In a retrospective study of more than 600 patients with lung cancer, there was a significant risk of VTE. Every subgroup of patients analyzed in this study retained a high risk of VTE after multivariate analysis. The only hematologic parameter from the Khorana score significantly associated with VTE after multivariate analysis was WBC. WBC and Hgb were associated with increased risk of death. Age <= 60 was associated with increased risk of VTE, while age >60 was associated with increased mortality. There was a trend towards a higher risk of VTE in patients receiving chemoimmunotherapy compared with chemotherapy alone. There were too few immunotherapy-only patients to allow for any interpretation. The development of thrombosis was associated with a significantly decreased overall survival, although we do not have data on the potential contribution of VTE to death. These findings were derived from a single-center data set, and further validation using independent data sets is warranted. If confirmed, a prospective study re-evaluating the risk of VTE and benefits of prophylactic anticoagulation specifically in contemporary patients with lung cancer receiving systemic therapy regardless of histology, treatment, or other factors described here may be indicated. Our findings do not support limiting any such study to any specific sub-group of patients with lung cancer.
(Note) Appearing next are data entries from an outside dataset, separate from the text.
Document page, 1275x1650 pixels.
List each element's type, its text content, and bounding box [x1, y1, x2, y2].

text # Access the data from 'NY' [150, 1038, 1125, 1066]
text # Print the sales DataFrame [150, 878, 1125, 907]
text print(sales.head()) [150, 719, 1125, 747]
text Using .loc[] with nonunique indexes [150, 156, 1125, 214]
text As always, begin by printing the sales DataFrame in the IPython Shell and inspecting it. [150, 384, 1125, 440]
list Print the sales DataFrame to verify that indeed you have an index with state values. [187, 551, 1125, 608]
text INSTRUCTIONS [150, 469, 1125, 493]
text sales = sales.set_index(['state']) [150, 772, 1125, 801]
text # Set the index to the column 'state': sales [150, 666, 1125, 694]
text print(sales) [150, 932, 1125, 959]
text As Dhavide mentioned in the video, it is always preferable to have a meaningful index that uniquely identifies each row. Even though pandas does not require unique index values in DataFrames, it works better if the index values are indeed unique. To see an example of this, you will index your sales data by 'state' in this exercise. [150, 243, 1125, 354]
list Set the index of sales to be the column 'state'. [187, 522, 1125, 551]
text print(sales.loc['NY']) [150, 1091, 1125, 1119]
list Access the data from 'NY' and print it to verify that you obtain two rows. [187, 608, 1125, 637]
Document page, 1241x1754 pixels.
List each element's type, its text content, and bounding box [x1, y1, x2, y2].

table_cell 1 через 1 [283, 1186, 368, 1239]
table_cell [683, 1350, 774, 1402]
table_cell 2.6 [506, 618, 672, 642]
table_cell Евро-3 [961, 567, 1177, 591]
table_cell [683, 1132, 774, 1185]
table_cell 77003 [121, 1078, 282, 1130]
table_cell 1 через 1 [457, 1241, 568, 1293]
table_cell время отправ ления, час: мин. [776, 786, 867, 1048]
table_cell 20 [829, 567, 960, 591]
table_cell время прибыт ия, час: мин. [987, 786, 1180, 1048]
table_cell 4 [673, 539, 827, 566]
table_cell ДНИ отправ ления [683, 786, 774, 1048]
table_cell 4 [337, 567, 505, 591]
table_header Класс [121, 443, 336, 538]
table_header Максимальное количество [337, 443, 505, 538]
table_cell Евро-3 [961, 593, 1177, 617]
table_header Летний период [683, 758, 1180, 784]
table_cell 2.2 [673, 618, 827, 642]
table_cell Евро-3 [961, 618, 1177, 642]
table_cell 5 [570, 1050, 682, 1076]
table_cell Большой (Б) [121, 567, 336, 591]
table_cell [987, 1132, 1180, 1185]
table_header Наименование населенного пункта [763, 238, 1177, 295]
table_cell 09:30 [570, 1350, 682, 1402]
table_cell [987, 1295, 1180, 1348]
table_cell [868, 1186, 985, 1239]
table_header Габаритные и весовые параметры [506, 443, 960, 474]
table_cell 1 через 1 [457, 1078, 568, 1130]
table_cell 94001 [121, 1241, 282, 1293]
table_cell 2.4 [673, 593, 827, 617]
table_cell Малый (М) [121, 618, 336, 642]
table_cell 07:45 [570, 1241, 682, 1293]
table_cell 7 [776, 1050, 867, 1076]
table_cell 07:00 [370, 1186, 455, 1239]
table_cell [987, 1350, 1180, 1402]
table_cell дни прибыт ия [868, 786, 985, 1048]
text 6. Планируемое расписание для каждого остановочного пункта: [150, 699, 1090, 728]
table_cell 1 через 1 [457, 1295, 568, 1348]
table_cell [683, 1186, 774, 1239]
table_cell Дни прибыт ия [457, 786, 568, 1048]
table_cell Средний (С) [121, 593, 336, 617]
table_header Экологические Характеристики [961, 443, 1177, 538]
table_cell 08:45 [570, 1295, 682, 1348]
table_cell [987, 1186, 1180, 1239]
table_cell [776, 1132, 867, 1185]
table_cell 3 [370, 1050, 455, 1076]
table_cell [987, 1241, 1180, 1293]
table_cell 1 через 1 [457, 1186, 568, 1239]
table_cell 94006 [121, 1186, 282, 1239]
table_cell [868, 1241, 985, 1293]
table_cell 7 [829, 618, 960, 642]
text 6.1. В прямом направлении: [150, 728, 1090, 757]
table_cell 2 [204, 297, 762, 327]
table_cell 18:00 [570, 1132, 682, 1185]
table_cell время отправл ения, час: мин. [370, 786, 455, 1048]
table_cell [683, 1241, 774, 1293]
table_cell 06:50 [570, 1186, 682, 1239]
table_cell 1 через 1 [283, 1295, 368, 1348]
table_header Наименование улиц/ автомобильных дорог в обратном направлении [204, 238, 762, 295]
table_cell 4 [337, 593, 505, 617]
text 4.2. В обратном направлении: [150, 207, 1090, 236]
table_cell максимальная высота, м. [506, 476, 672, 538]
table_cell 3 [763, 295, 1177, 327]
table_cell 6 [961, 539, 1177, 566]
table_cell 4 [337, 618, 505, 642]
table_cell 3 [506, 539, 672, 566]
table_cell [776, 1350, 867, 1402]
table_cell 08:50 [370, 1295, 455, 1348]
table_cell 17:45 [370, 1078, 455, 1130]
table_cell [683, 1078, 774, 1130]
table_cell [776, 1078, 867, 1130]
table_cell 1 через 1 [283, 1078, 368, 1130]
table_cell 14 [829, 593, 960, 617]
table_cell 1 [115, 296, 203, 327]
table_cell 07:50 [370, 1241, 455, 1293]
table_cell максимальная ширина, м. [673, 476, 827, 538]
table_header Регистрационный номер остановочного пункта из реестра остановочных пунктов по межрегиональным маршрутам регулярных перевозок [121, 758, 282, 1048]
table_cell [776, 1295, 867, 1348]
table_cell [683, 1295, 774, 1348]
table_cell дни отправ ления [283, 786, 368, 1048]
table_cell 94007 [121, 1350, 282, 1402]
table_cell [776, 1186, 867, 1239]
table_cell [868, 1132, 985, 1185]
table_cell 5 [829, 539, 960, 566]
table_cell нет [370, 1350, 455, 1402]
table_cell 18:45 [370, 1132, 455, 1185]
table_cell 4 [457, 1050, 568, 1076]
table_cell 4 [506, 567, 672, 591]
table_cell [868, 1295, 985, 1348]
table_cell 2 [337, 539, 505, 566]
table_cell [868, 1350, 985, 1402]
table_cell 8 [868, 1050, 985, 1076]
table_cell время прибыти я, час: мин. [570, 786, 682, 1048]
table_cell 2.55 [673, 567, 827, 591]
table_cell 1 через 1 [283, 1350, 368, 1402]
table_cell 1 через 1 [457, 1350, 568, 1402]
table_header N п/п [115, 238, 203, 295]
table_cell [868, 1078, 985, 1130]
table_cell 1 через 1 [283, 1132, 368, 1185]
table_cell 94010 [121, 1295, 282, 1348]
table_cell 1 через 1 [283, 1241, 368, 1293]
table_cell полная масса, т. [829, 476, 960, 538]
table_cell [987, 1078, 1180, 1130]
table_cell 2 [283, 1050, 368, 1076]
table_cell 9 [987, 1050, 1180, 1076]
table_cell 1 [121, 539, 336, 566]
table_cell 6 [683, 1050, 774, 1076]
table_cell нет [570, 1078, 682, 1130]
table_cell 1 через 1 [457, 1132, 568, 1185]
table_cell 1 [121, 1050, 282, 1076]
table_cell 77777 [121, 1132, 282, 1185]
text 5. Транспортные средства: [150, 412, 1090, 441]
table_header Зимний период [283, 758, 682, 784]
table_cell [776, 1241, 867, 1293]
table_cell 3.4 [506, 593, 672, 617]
Disclosures: Trabolsi: Johnson & Johnson: Current equity holder in publicly-traded company. Kronenfeld: Bayer Healthcare Pharmaceuticals: Research Funding. Caballero: Microsoft Corp: Current equity holder in publicly-traded company; Organon & Co: Current equity holder in publicly-traded company; Exact Sciences Corp: Current equity holder in publicly-traded company; Merck And Co Inc: Current equity holder in publicly-traded company. Soff: Anthos Therapeutics: Research Funding; Sanofi: Consultancy.